両腕を軽く広げて、細い肩をそっと抱き寄せた。最初は体を固くしていた佐奈は、しかし背中を優しく撫でると、不意に私の胸元にしがみついて来た。
「話しちゃったの、好きな人に。私ここで、陽介おじさんが絵を描いてるのを見たり、一緒に絵を描いたりするのが大好きだったから。他には誰も来なくて、おじさんとおじさんの好きな靴の絵がいっぱいで、私も誰にも何も言われずに絵が描けてさ、秘密基地みたいに思ってた。だから好きな人にも教えたかったの。でも、気持ち悪いって言われちゃった。意味が分からない、気持ち悪いって」
「……酷いやつだね」
「言わなきゃ良かった。ずっと好きだった人なのに、嫌いになっちゃった。ここに来るのも、絵を描くのも、全部嫌になっちゃった。好きだったのに!」
好きだったのに、ともう一度叫んでから、佐奈はもう言葉に出来なくなったのか、声を上げてわんわん泣き出した。
「辛かったね、佐奈ちゃん。辛かったね」
窓の外から風が吹いてきて、顔を真っ赤にして泣く佐奈の頬を冷ましていく。
嫌いになったと言いながら、それでも大好きなもののために泣き続ける佐奈は温かい。
嫌いになったのではないのだ。絵を描くことも、この場所も、酷いことを言った彼でさえも。全て嫌いになれないから、こんなに泣くほど辛いのだ。

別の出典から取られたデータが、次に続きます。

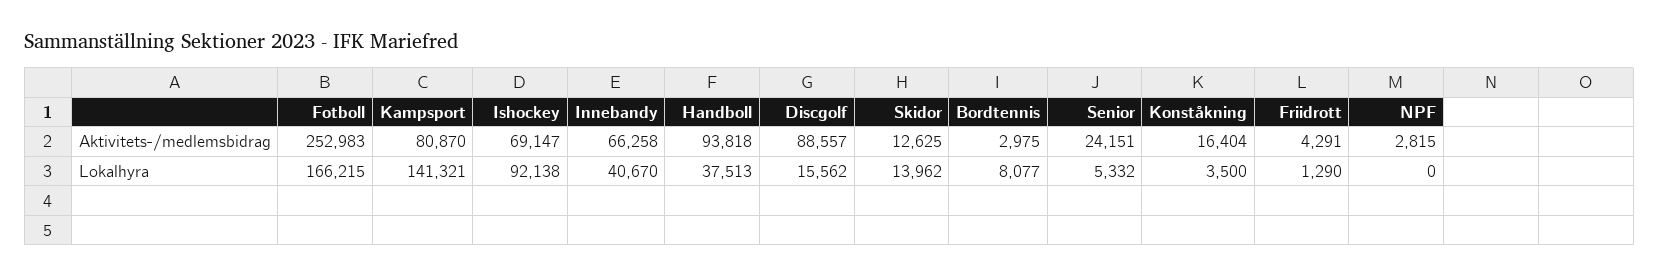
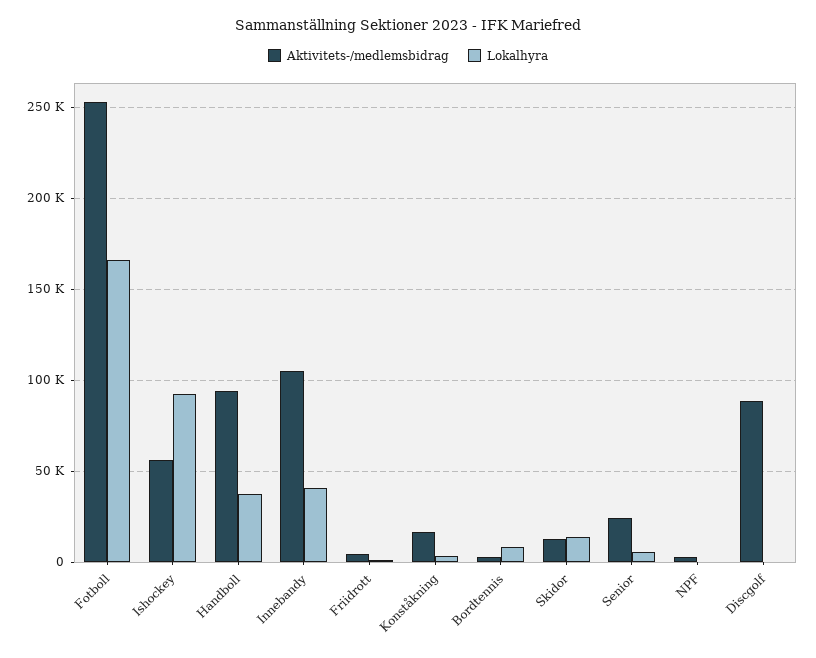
Aktivitets-/medlemsbidrag, Kampsport: 80870 -> none
Aktivitets-/medlemsbidrag, Ishockey: 69147 -> 55000
Aktivitets-/medlemsbidrag, Innebandy: 66258 -> 105000
Lokalhyra, Kampsport: 141321 -> none
Lokalhyra, Discgolf: 15562 -> 0

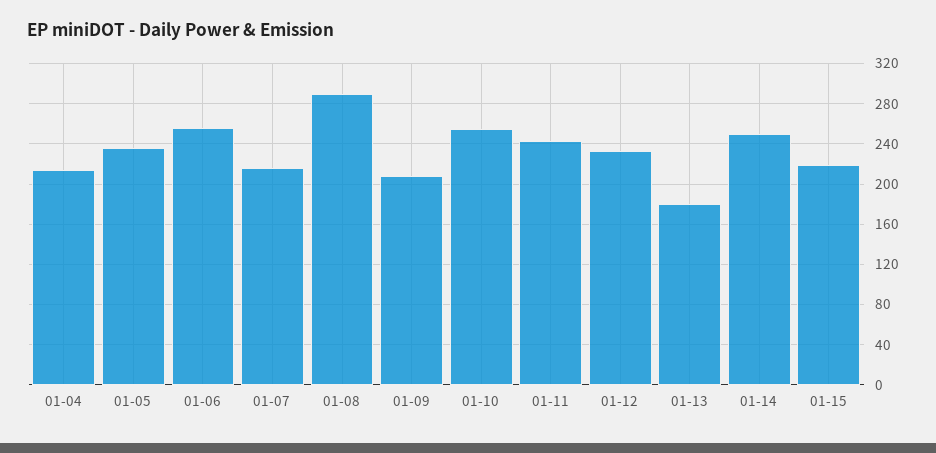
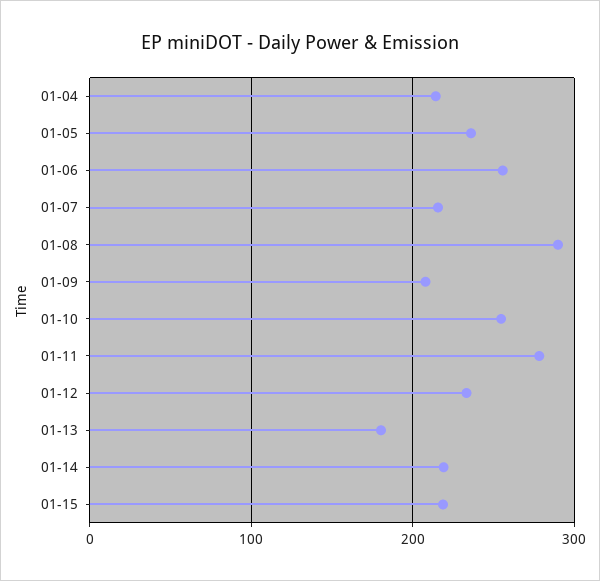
01-11: 240 -> 280
01-14: 250 -> 220

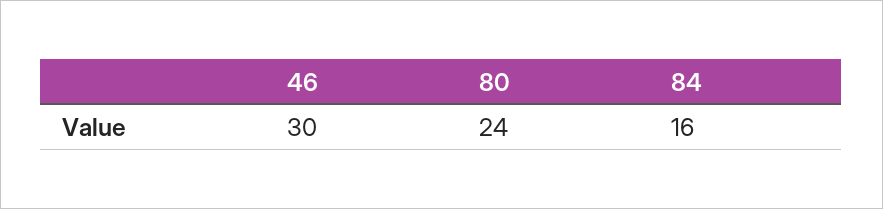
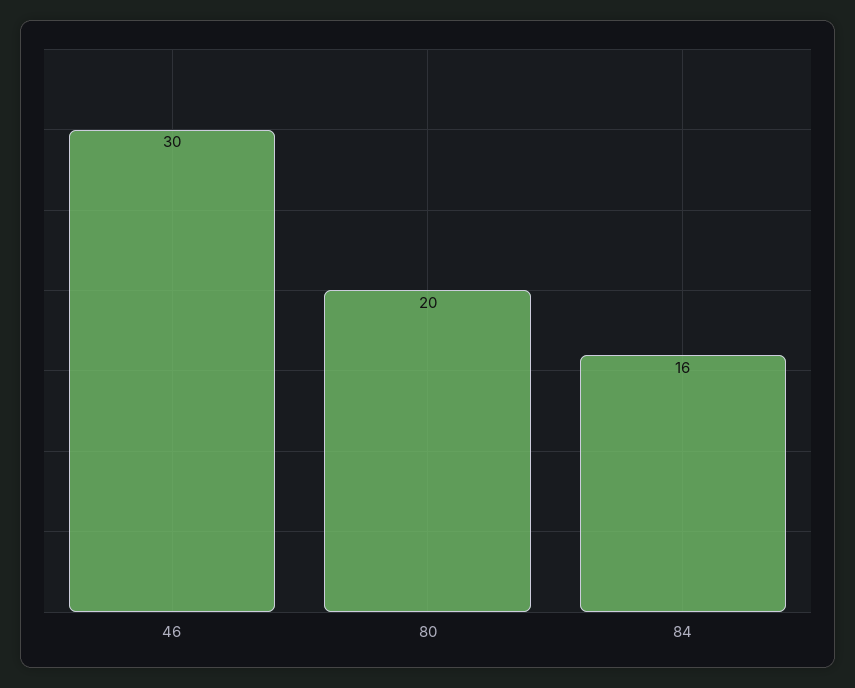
80: 24 -> 20

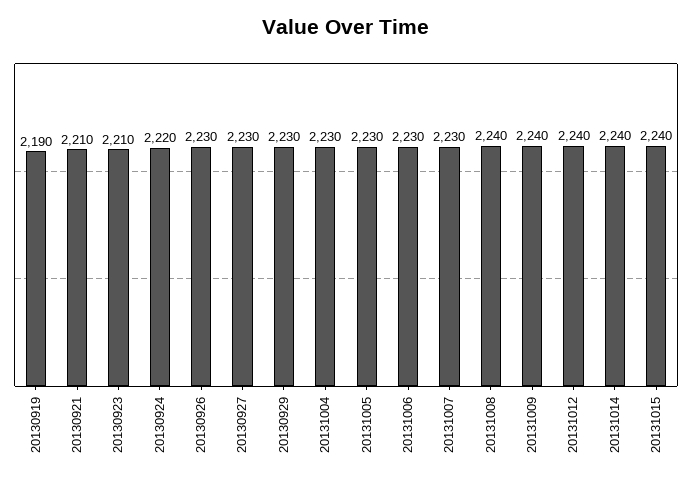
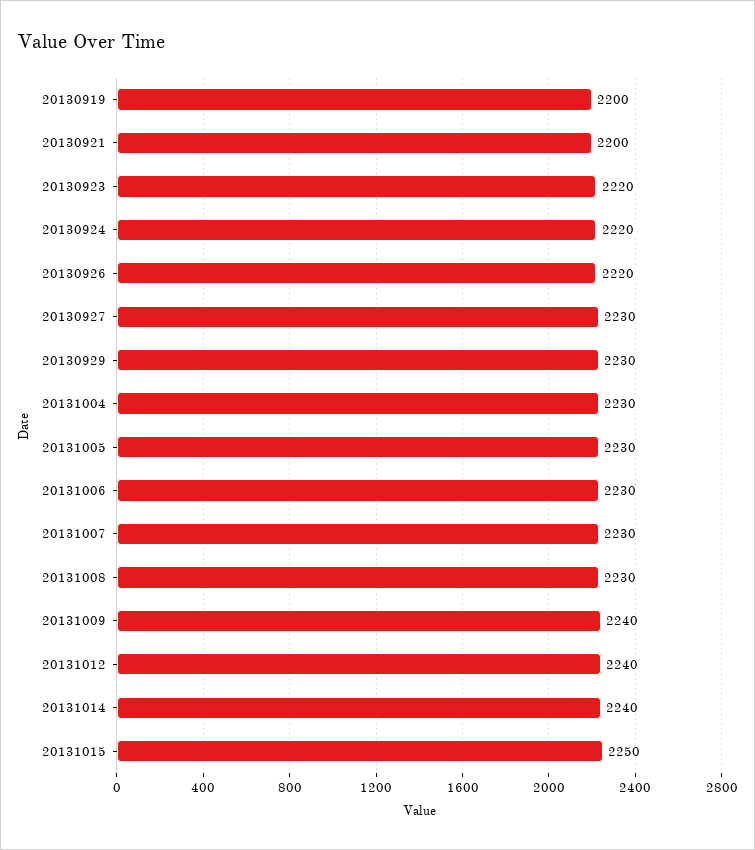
20130919: 2190 -> 2200
20130921: 2210 -> 2200
20130923: 2210 -> 2220
20130926: 2230 -> 2220
20131008: 2240 -> 2230
20131015: 2240 -> 2250

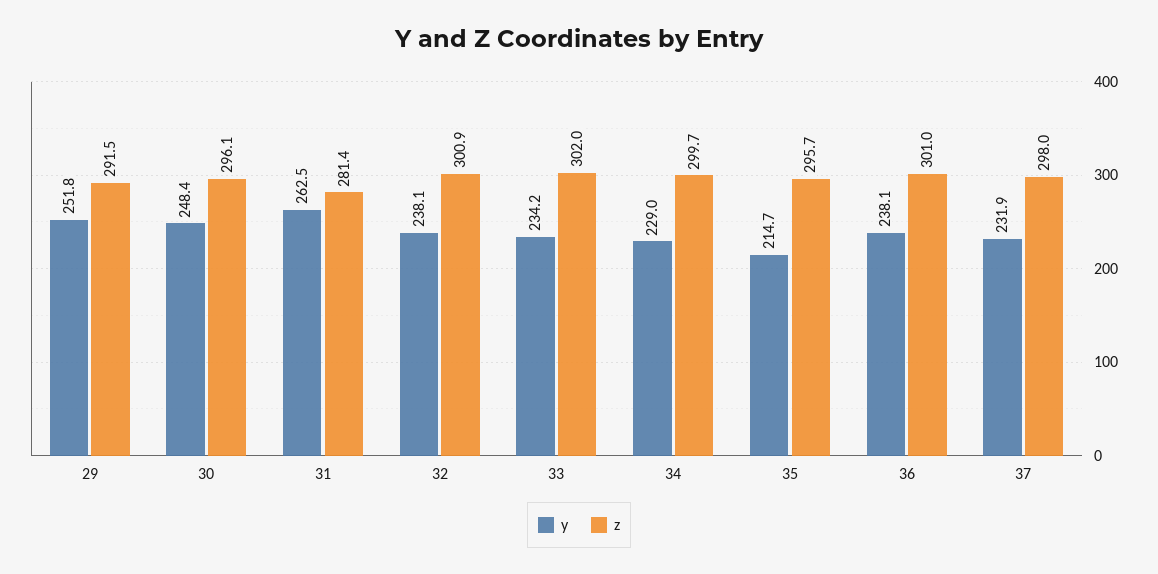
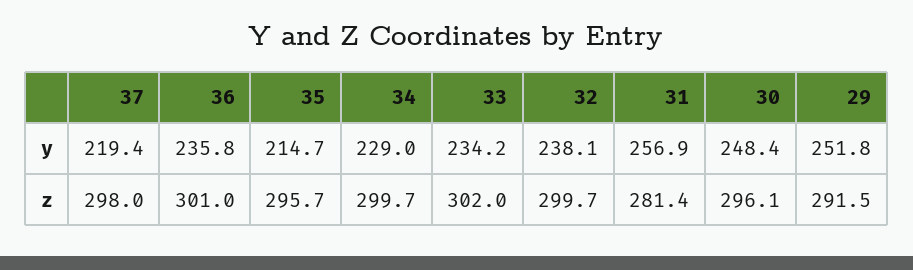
y, 31: 262.5 -> 256.9
z, 32: 300.9 -> 299.7
y, 36: 238.1 -> 235.8
y, 37: 231.9 -> 219.4

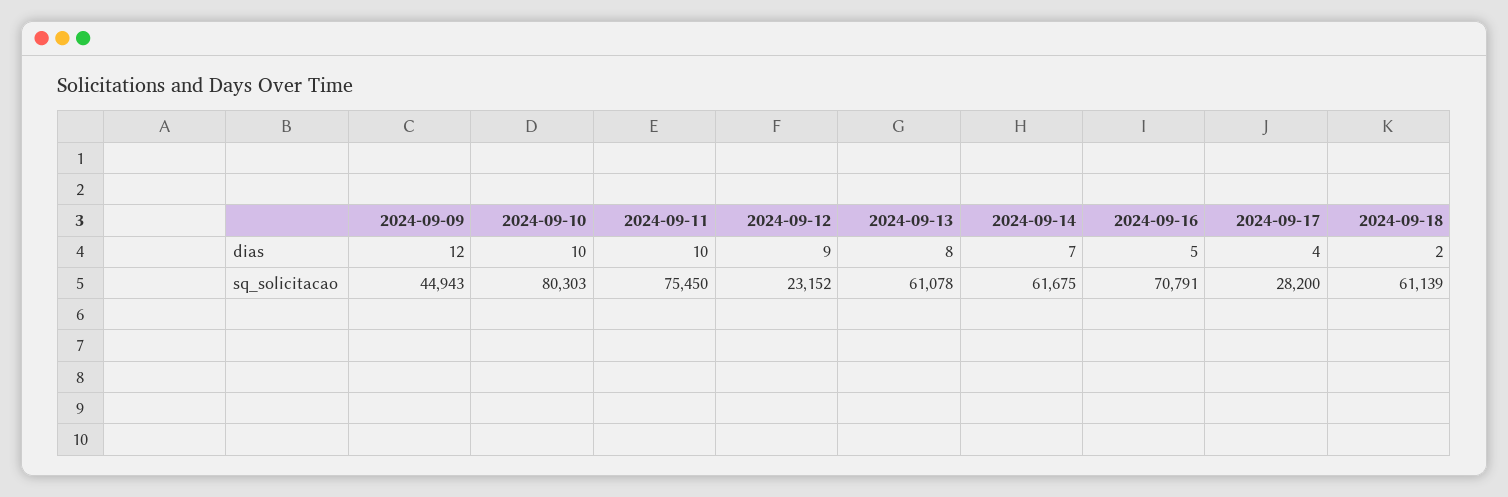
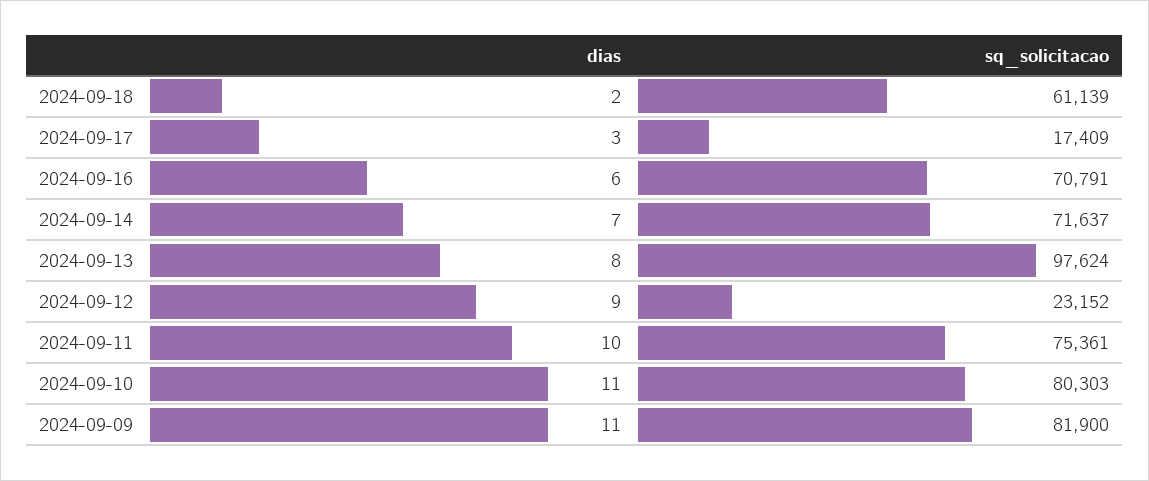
2024-09-09, dias: 12 -> 11
2024-09-10, dias: 10 -> 11
2024-09-16, dias: 5 -> 6
2024-09-17, dias: 4 -> 3
2024-09-09, sq_solicitacao: 44943 -> 81900
2024-09-11, sq_solicitacao: 75450 -> 75361
2024-09-13, sq_solicitacao: 61078 -> 97624
2024-09-14, sq_solicitacao: 61675 -> 71637
2024-09-17, sq_solicitacao: 28200 -> 17409

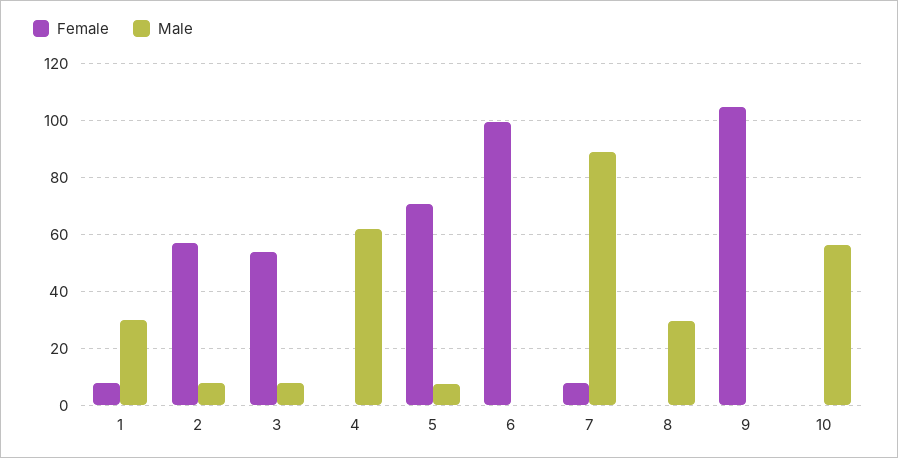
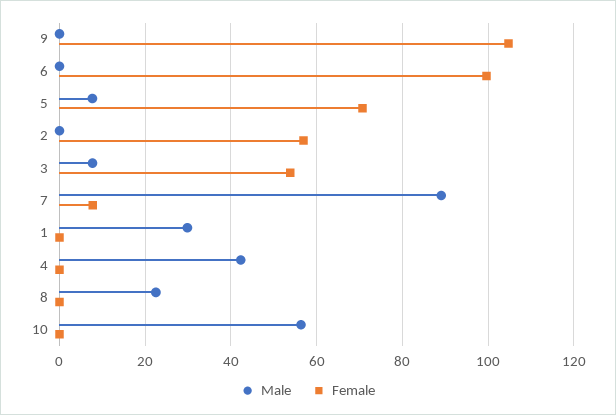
Female, 1: 7.5 -> 0
Male, 2: 7.5 -> 0
Male, 4: 62.5 -> 42
Male, 8: 30 -> 22

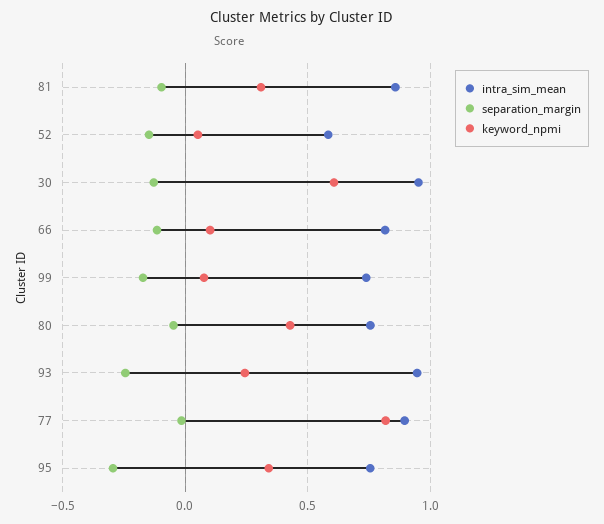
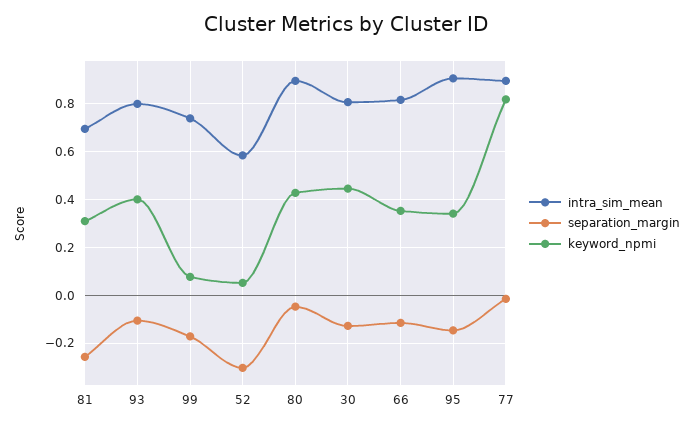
intra_sim_mean, 81: 0.85 -> 0.7
separation_margin, 81: -0.1 -> -0.25
separation_margin, 52: -0.15 -> -0.3
intra_sim_mean, 30: 0.95 -> 0.8
keyword_npmi, 30: 0.6 -> 0.45
keyword_npmi, 66: 0.1 -> 0.35
intra_sim_mean, 80: 0.75 -> 0.9
intra_sim_mean, 93: 0.95 -> 0.8
separation_margin, 93: -0.25 -> -0.1
keyword_npmi, 93: 0.25 -> 0.4
intra_sim_mean, 95: 0.75 -> 0.9
separation_margin, 95: -0.3 -> -0.15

その思いは、きっと私が靴へと向かう時と同じものなのだろう。
「好きなままでいていいんだよ、佐奈ちゃん。少なくとも私は、それを気持ち悪いなんて言わない」
誰に分かって貰えなくても、その思いは尊いものだ。だから忘れようなんて思わないで欲しい。
「うん……」
佐奈の背中を撫で続けていると、彼女はしゃくりあげながらも、私の胸に顔を押し付けるようにして頷いた。